Gestalttherapie

Die Gestalttherapie wurde von den beiden Psychoanalytikern Laura und Fritz Perls begründet. Neben der Psychoanalyse ist der Gestalt-Ansatz beeinflusst von der humanistischen Psychologie, der Existenzphilosophie Martin Bubers, sowie dem Zen-Buddhismus und dem Taoismus.

Humanistische Psychologie
Die humanistische Psychologie sieht den Menschen als ein kreatives, schöpferisches Wesen, das Selbstheilungskräfte besitzt. Sog. ‚Störungen‘ (psychologisch/ psychosomatisch) sind ein kreativer Versuch mit einer herausfordernden Situation umzugehen. Ziel ist es, den einzelnen darin zu unterstützen, seine Potentiale zu entfalten, sein wahres Selbst (im Gegensatz zum Rollenselbst) zu entwickeln und sein Leben authentischer, wahrhaftiger und sinnerfüllter zu leben.

Existenzphilosohie
Nach der Existenzphilosophie sind wir als Menschen gefordert mit unserer Existenz als Mensch umzugehen, auf sie ‚Antworten‘ zu finden und somit Verantwortung zu übernehmen. Besonders Schicksalsschläge oder Kriege können uns am Sinn unserer Existenz zweifeln lassen und zu einem ständigen Ringen mit ihr führen. Martin Buber antwortet darauf mit der Ich-Du-Beziehung: Wenn sich die Ich-Du-Beziehung zu einem Menschen, zur Natur oder zu Gott unmittelbar und authentisch vollzieht, so verleiht sie uns in diesem Moment einen existentiellen Sinn, eine existentielle Bedeutung. Martin Buber sagt, der Mensch wird am Du zum Ich. Dieses dialogische Prinzip ist ein zentraler Bestandteil in der Gestalttherapie: Unmittelbare, authentische Begegnungen zwischen Klient und Therapeut können die eigene Existenz berühren und Wachstum ermöglichen.

Gewahrsein
Inspiriert vom Zen-Buddhismus ist die Entwicklung und Verfeinerung des Gewahrseins ein weiterer wichtiger Aspekt. Unmittelbares Gewahrsein führt in die Gegenwart und zum Kontakt dessen, was ist: Gefühle, Empfindungen, Verhaltensmuster etc.

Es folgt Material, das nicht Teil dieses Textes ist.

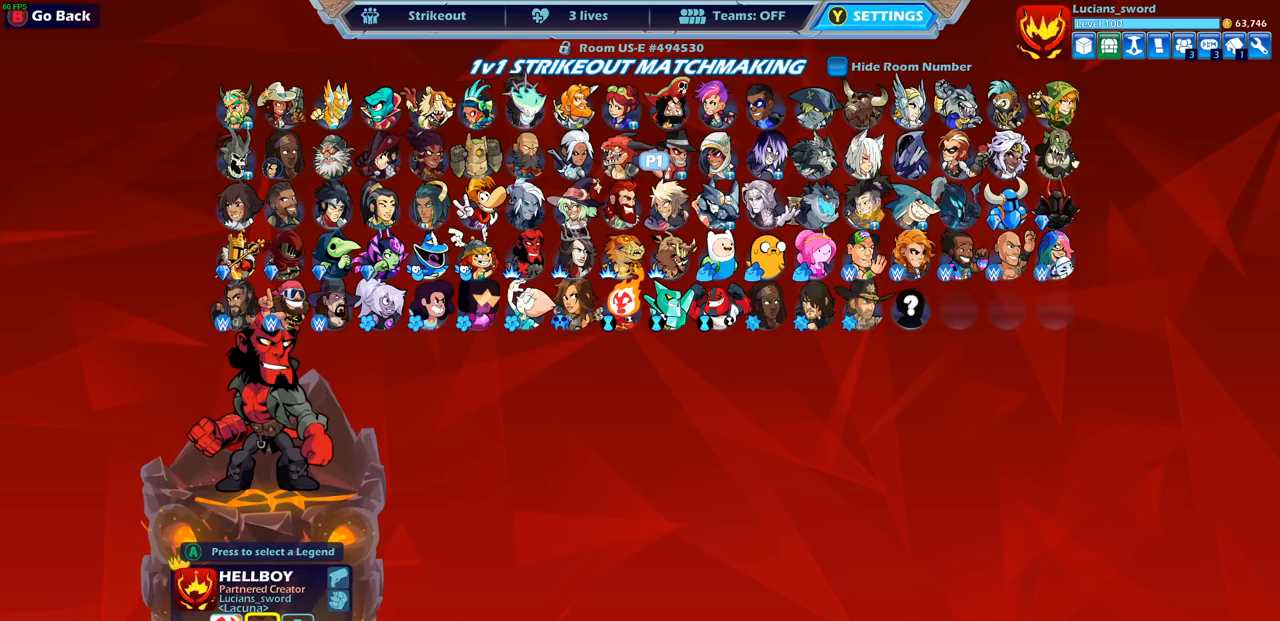
{"buttons": [], "left_stick": "center", "right_stick": "center", "events": []}
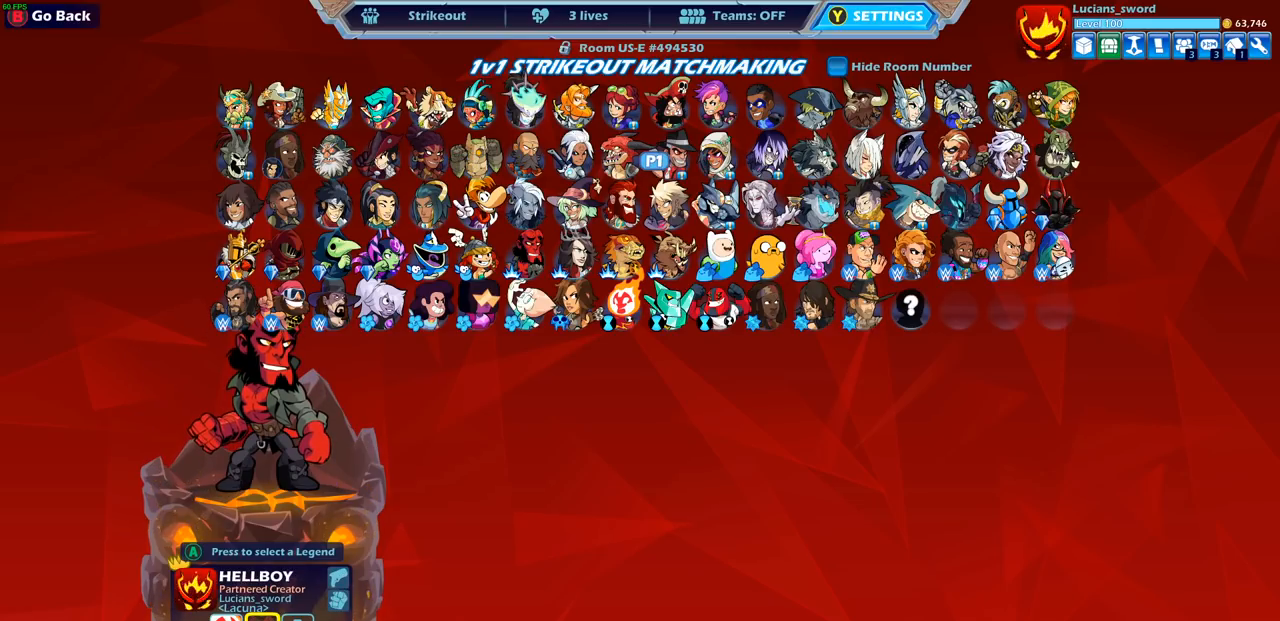
{"buttons": [], "left_stick": "center", "right_stick": "center", "events": [[383, "DPAD_LEFT", "down"], [483, "DPAD_LEFT", "up"]]}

So können unbewusste Gefühle, Bedürfnisse und Muster ins Bewusstsein gelangen.

Gestalt
Unsere Welt besteht aus Gestalten, aus manifesten Formen und Strukturen, die entstehen und vergehen und aufeinander wirken: Menschen, Tiere, Pflanzen, Nationen, Kulturen etc. Und auch in uns sind Gestalten/ Formen zu finden: bestimmte Empfindungen, Gefühle, Gedanken, Verhaltensweisen etc.; und auch sie sind in ständiger Bewegung und entstehen und vergehen.
Manchmal passiert es allerdings, dass Gestalten ‚hängen bleiben‘, dass sie sich an einem Punkt fixieren und in ihrer Bewegung blockieren oder wie eine hängende Schallplatte sich permanent wiederholen: Wenn beispielsweise ein Gefühl oder ein Reaktionsmuster im Leben immer wieder auftaucht, sich quasi ‚im Kreis dreht‘ und gleichzeitig keine Befriedigung und kein kreatives Wachsen stattfinden kann. Hier wird von einer unabgeschlossenen, also noch offenen, unerledigten Gestalt gesprochen. In der Gestalttherapie geht es also darum, Gestalten zu schließen, dass sie ‚rund‘ werden und sich in den Gesamtorganismus integrieren können.

Kontakt
Wachstum geschieht durch Kontakt mit etwas ‚Neuem‘: mit einer äußeren Situation, beispielsweise einem Berufseintritt oder mit inneren Gestalten, wie unbewussten Gefühlen oder Verhaltensweisen, z. B. Trauer, Wut etc. Idealerweise wird nun das ‚Neue‘ vollständig und unmittelbar erfahren (Kontaktvollzug) und kann in der Weise assimiliert werden, wie es dem eigenen Körper-Geist-Organismus optimal zu Gute kommt.
Ist ein vollständiger Kontaktvollzug nicht möglich, so spricht die Gestalttherapie von verschiedenen Kontaktfunktionen (Kontaktmodi), die auftreten können, wie Projektion oder Deflektion (Ablenken/ Verdrängen). Sie führen zu den unabgeschlossenen Gestalten.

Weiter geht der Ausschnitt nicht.